(Transcribed page contents)
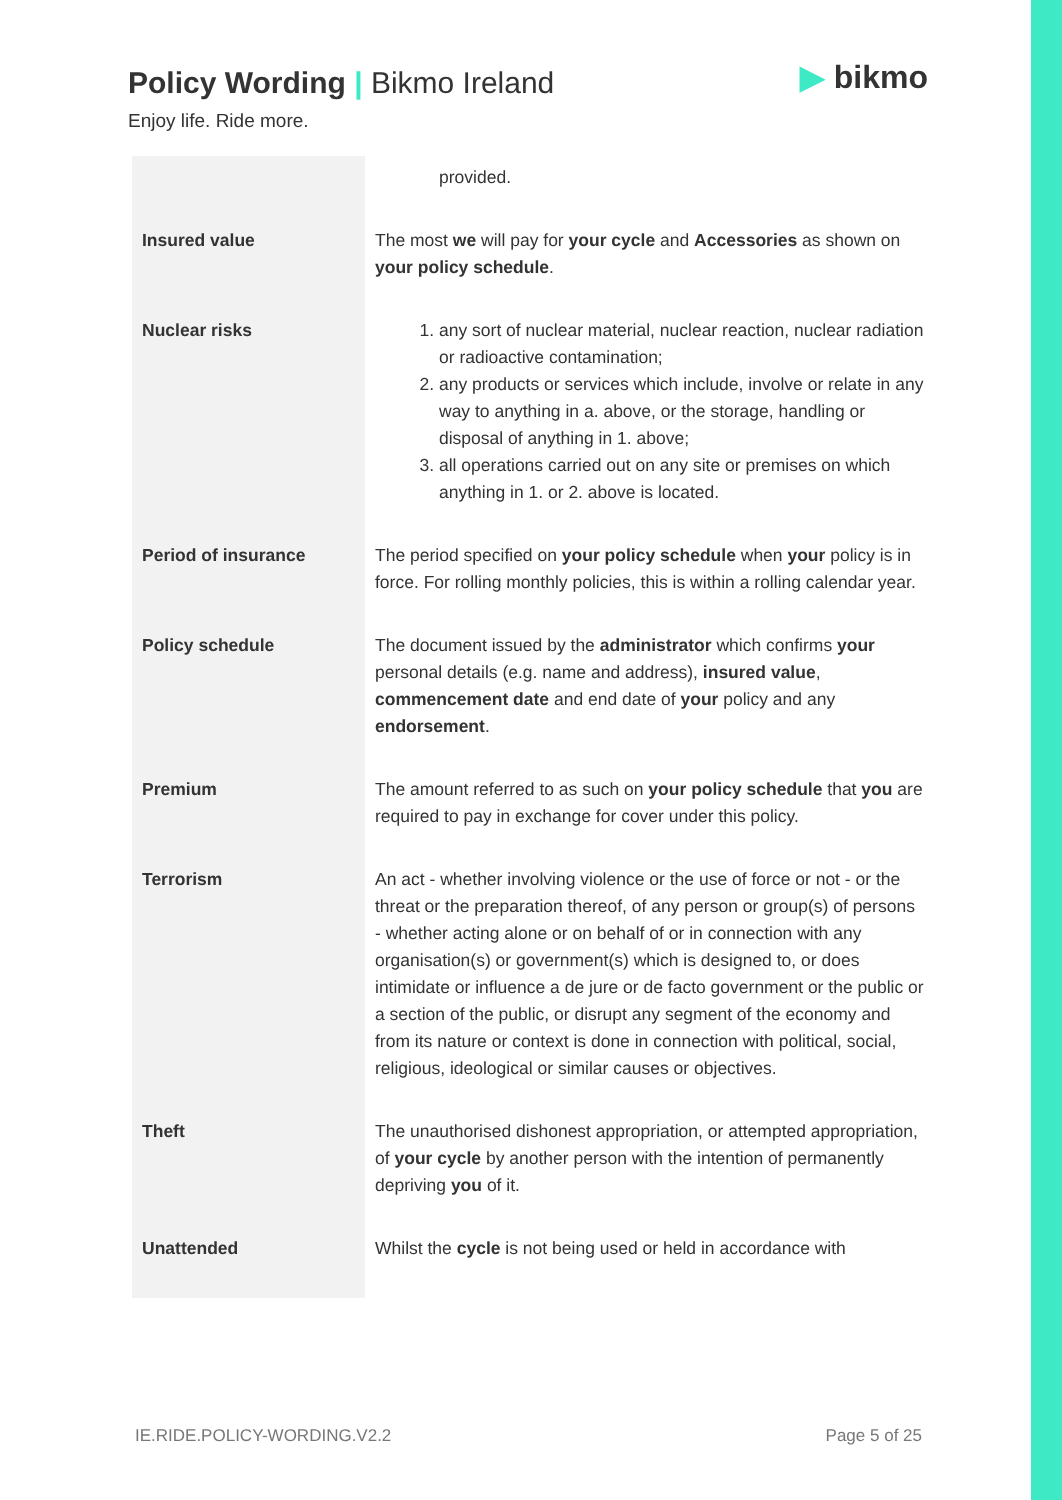Policy Wording | Bikmo Ireland
Enjoy life. Ride more.
▶ bikmo
| | provided. |
| Insured value | The most we will pay for your cycle and Accessories as shown on your policy schedule . |
| Nuclear risks | 1. any sort of nuclear material, nuclear reaction, nuclear radiation or radioactive contamination; 2. any products or services which include, involve or relate in any way to anything in a. above, or the storage, handling or disposal of anything in 1. above; 3. all operations carried out on any site or premises on which anything in 1. or 2. above is located. |
| Period of insurance | The period specified on your policy schedule when your policy is in force. For rolling monthly policies, this is within a rolling calendar year. |
| Policy schedule | The document issued by the administrator which confirms your personal details (e.g. name and address), insured value , commencement date and end date of your policy and any endorsement . |
| Premium | The amount referred to as such on your policy schedule that you are required to pay in exchange for cover under this policy. |
| Terrorism | An act - whether involving violence or the use of force or not - or the threat or the preparation thereof, of any person or group(s) of persons - whether acting alone or on behalf of or in connection with any organisation(s) or government(s) which is designed to, or does intimidate or influence a de jure or de facto government or the public or a section of the public, or disrupt any segment of the economy and from its nature or context is done in connection with political, social, religious, ideological or similar causes or objectives. |
| Theft | The unauthorised dishonest appropriation, or attempted appropriation, of your cycle by another person with the intention of permanently depriving you of it. |
| Unattended | Whilst the cycle is not being used or held in accordance with |
IE.RIDE.POLICY-WORDING.V2.2 Page 5 of 25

## Work request:
Retype all the records exactly and keep out every picture.

## Written answer:
Policy Wording | Bikmo Ireland
Enjoy life. Ride more.
▶ bikmo
| | provided. |
| Insured value | The most we will pay for your cycle and Accessories as shown on your policy schedule . |
| Nuclear risks | 1. any sort of nuclear material, nuclear reaction, nuclear radiation or radioactive contamination; 2. any products or services which include, involve or relate in any way to anything in a. above, or the storage, handling or disposal of anything in 1. above; 3. all operations carried out on any site or premises on which anything in 1. or 2. above is located. |
| Period of insurance | The period specified on your policy schedule when your policy is in force. For rolling monthly policies, this is within a rolling calendar year. |
| Policy schedule | The document issued by the administrator which confirms your personal details (e.g. name and address), insured value , commencement date and end date of your policy and any endorsement . |
| Premium | The amount referred to as such on your policy schedule that you are required to pay in exchange for cover under this policy. |
| Terrorism | An act - whether involving violence or the use of force or not - or the threat or the preparation thereof, of any person or group(s) of persons - whether acting alone or on behalf of or in connection with any organisation(s) or government(s) which is designed to, or does intimidate or influence a de jure or de facto government or the public or a section of the public, or disrupt any segment of the economy and from its nature or context is done in connection with political, social, religious, ideological or similar causes or objectives. |
| Theft | The unauthorised dishonest appropriation, or attempted appropriation, of your cycle by another person with the intention of permanently depriving you of it. |
| Unattended | Whilst the cycle is not being used or held in accordance with |
IE.RIDE.POLICY-WORDING.V2.2 Page 5 of 25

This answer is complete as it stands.